The Three Musketeers

I finished reading The Three Musketeers yesterday. (These days, as a result of being broke and unable to afford books, all my reading is either review copies that newspapers send me, or out-of-copyright classics.)

The book approves of, among other things:

  • extra-marital affairs
  • monarchical government
  • summary executions
  • persecuting religious minorities

and throws in a bonus girlfriend-in-refrigerator.

It’s impossible for this book to be anything but a guilty pleasure. But pleasure it is.

Incidentally, one of the chapters begins this:

It was a stormy and dark night; vast clouds covered the heavens, concealing the stars; the moon would not rise till midnight.

Hmmm. The Three Musketeers was published in 1844 in French, and I think the translation I read dates to 1846.

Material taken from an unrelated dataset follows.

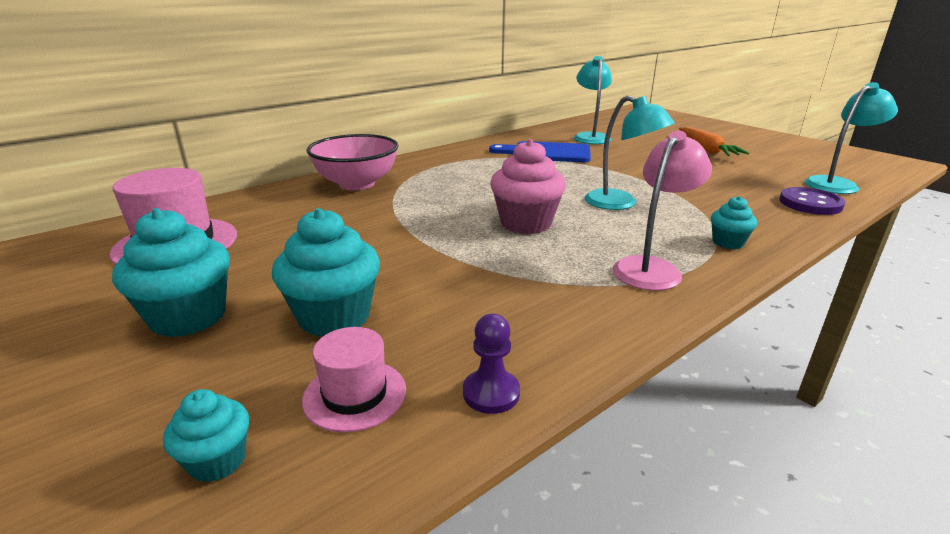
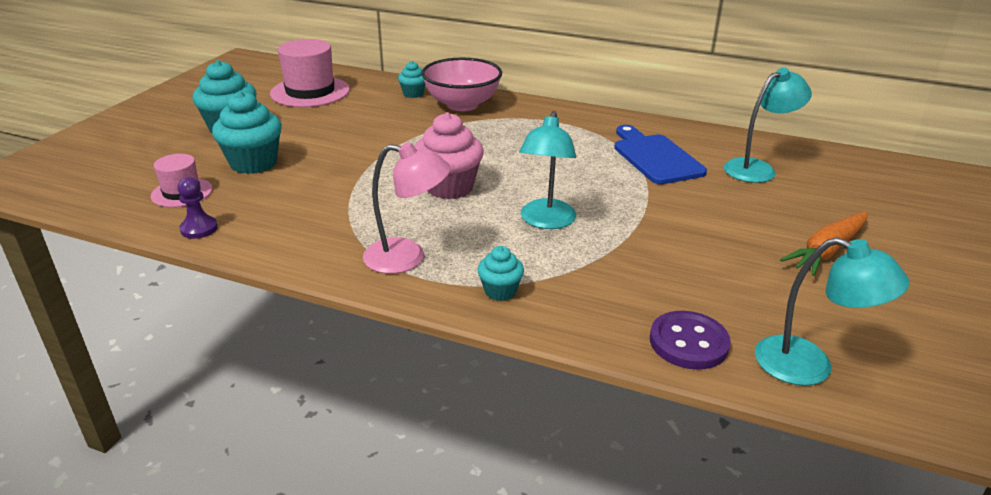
camera: 60 degrees right, 5 degrees up
(217, 461) = (122, 179): turquoise cupcake -> turquoise cupcake (413, 94)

The more widely known “It was a dark and stormy night” dates back to Lord Bulwer-Lytton’s 1830 Paul Clifford, so now I wonder just what is going on here. Does the original French version also contain “It was a stormy and dark night,” and did the translator reproduce it faithfully, or was the translator trying to sneak in a pop culture reference on his own accord? (Actually, back in the 1840s, was “It was a dark and stormy night” a meme at all, or did it explode into consciousness thanks to Snoopy?)  And if Dumas had written this in the original French, was he making fun of Bulwer-Lytton, or was he just doing it unselfconsciously, and being as melodramatic a writer? This is a mystery, on the order of, dare I say it, the identity of the man in the iron mask.